The combination of oranges and mixed spices in this cake provides a generous amount of antioxidants. Antioxidants are compounds that help protect the body from oxidative stress and reduce the risk of chronic diseases. They also have anti-inflammatory properties and promote general well-being.

4. Reduced sugar content

This recipe uses light brown sugar instead of refined white sugar. Brown sugar contains molasses, which provides some important minerals such as calcium, potassium, iron and magnesium. While it’s still important to consume sugar in moderation, using brown sugar may be a better alternative because it goes through fewer processing steps compared to white sugar.

5. Little fat

The recipe calls for melted butter, but in moderation. Butter adds richness to the cake while providing a small amount of fat.
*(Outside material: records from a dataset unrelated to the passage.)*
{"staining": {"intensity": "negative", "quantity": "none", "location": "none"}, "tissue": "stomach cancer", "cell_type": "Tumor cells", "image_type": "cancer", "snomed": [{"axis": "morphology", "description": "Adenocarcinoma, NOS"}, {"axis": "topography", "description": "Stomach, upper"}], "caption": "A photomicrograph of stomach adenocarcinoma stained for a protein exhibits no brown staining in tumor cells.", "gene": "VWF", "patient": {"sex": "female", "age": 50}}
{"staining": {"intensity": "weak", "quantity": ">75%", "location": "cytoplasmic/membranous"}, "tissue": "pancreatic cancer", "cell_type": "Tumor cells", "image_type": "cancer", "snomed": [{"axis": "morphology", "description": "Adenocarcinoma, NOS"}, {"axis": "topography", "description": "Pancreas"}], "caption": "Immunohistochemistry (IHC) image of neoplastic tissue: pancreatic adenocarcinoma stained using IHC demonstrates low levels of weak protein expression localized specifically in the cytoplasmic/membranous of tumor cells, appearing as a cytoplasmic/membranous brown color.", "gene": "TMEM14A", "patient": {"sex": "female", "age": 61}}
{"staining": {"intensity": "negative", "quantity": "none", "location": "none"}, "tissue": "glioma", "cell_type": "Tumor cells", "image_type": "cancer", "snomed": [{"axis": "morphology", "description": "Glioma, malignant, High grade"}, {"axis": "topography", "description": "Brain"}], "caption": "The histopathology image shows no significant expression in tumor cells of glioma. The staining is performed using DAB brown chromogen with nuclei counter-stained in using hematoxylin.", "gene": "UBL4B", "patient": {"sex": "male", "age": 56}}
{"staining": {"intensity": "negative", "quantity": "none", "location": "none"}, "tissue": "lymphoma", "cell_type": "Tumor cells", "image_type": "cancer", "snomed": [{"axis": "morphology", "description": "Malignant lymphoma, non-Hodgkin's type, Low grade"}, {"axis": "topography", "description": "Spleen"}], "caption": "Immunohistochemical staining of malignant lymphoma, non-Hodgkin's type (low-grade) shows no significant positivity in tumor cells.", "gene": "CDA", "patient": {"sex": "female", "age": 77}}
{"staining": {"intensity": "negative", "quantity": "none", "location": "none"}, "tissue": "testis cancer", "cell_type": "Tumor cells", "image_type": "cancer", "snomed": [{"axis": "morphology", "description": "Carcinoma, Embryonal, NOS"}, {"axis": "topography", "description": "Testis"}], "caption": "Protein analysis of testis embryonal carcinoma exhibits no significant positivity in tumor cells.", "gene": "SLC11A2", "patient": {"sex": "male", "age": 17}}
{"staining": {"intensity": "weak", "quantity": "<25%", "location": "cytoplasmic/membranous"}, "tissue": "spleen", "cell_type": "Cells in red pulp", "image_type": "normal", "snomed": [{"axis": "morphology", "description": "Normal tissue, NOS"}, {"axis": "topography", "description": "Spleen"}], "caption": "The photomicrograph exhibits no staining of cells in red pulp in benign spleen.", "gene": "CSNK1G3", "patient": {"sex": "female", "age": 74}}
However, by using grated vegetables and a little butter, the cake remains comparatively low in fat and is therefore also suitable for fat-conscious people.

6. Gluten-free option

By using self-raising gluten-free flour instead of regular flour, this recipe can easily be made into a gluten-free treat. This is beneficial for people with gluten intolerance or celiac disease.

As with any dessert, moderation is key. However, the inclusion of leftover vegetables and oranges in this cake makes it a healthy and delicious treat that offers several health benefits. Try it out and enjoy this unique and delicious creation without a guilty conscience!

Note: Vegetables have different water contents. Therefore, keep an eye on the cake towards the end of the cooking process – it may take a little less or a little more time to cook.